Statement by 50 year old Sri Lankan maid Ariyawathie, after doctors removed 23 nails which had been hammered into her body while working as a maid in Riyadh:
“I had to work continuously since I had to do the chores of all the occupants and when I wanted to take rest due to tiredness, they inserted the nail in my body as a punishment,” she said. “I had to work from dawn to dusk. I hardly slept. They beat me and threatened to kill me and hide my body.” She added that she arranged her travel documents to return home on her own expense. “They were really devils with no mercy at all,” she said.
Due to the graphic nature of the horrible abuse in this case, this incident is receiving a good deal of media attention. The problem of abuse of domestic workers in many Muslim countries is nothing new, however. Let us hope that increased attention to these cases is a sign that change is beginning to come.
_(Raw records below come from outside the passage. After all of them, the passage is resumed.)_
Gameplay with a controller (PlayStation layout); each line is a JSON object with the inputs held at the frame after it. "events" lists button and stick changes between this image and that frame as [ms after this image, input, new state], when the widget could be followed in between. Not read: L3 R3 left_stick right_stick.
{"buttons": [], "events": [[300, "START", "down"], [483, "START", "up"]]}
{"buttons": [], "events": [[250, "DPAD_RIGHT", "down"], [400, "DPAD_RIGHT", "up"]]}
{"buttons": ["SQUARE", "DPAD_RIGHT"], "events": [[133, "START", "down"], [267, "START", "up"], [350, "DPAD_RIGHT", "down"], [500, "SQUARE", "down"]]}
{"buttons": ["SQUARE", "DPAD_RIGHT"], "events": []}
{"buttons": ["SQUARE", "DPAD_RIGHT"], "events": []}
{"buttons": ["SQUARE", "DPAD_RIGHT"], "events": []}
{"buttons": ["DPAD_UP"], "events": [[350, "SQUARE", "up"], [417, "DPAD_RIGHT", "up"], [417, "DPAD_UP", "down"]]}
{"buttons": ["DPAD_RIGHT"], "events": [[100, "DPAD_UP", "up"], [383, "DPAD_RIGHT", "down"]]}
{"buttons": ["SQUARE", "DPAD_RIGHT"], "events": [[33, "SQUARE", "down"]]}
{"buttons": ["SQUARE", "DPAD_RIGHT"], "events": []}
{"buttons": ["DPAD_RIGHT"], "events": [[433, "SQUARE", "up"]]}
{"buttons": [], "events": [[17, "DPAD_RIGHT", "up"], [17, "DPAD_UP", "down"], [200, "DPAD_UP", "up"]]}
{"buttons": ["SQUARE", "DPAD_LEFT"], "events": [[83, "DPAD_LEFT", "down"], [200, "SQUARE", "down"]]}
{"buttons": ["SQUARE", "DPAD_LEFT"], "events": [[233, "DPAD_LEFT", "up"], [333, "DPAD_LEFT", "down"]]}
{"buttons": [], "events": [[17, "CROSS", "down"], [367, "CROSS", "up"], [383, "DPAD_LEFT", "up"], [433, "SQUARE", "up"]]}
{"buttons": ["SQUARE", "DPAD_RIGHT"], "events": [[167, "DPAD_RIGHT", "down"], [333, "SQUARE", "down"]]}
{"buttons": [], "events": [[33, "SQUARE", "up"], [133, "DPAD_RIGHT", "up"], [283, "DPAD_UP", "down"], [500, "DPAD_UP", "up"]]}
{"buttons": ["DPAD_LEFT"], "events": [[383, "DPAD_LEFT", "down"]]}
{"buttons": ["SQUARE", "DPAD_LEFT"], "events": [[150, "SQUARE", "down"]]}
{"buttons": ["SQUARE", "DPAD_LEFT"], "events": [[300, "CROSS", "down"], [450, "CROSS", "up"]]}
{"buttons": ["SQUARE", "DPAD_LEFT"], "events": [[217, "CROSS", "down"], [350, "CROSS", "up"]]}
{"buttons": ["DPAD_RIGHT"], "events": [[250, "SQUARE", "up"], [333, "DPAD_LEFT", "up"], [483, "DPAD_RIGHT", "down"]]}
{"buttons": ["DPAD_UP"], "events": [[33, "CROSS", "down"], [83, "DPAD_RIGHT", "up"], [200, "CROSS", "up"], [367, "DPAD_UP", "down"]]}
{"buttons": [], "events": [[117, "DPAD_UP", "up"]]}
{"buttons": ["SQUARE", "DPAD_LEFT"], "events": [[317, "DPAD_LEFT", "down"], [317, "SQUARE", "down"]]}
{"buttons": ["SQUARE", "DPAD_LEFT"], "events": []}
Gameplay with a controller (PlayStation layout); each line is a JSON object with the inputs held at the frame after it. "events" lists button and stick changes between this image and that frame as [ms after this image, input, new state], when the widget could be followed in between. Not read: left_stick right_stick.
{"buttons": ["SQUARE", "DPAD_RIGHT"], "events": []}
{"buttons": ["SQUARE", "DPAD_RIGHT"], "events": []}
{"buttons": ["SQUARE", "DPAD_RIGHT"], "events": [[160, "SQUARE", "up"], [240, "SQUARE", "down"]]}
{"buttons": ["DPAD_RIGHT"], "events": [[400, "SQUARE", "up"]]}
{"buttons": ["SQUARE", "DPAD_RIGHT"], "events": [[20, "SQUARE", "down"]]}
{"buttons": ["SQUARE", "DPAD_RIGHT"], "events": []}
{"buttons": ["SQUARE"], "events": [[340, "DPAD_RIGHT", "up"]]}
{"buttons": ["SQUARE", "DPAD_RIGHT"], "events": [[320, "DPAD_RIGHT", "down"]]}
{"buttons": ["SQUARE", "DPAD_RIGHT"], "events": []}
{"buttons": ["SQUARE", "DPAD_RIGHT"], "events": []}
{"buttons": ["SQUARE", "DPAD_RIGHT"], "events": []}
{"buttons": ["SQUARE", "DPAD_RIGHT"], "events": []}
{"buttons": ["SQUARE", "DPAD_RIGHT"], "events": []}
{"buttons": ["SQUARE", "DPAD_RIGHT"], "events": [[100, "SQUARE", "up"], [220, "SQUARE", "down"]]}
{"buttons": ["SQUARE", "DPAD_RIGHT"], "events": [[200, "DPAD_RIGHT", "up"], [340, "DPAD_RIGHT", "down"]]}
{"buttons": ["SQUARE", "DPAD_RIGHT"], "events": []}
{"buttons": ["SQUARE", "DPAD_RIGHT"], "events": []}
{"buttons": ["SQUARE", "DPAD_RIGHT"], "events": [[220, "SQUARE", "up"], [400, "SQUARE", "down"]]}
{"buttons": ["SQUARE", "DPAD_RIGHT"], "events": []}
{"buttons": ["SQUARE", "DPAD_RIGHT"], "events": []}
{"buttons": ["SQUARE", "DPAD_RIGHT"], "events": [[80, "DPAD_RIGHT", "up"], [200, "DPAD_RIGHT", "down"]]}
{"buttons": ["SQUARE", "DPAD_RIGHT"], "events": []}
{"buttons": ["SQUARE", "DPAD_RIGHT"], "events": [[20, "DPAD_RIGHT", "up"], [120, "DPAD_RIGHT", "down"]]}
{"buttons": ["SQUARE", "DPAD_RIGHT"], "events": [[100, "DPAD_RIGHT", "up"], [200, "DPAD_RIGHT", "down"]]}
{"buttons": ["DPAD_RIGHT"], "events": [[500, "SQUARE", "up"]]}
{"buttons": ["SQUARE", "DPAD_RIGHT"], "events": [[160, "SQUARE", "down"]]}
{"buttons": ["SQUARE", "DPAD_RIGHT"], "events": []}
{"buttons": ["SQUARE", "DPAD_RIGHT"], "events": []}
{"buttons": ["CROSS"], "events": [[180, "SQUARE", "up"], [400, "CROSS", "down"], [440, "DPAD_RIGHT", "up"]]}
AlJazeera English’s story on this case of torture included the following:
Hussein Shobokshi, a columnist for Asharq Al-Awsat, the pan-Arab daily, told Al Jazeera that this “kind of story triggers the talk and debate to improve labour laws in the country. It is an issue that has been discussed for quite some time now through the Sharia Council and Human Rights Commission. You will soon see the ministry of labour, the Shariah Council and the Human Rights Commission jointly activate important rules and regulations in order to prevent such incidents from occurring again and punishing people who are responsible for it. Nowadays, you hear the cases being brought to justice, you hear the issues being put out in the media. This is a novelty; it had not been the case in the past.”
To get a sense of the scope of the problem, here are recent reports from media sources and human rights organizations regarding these issues.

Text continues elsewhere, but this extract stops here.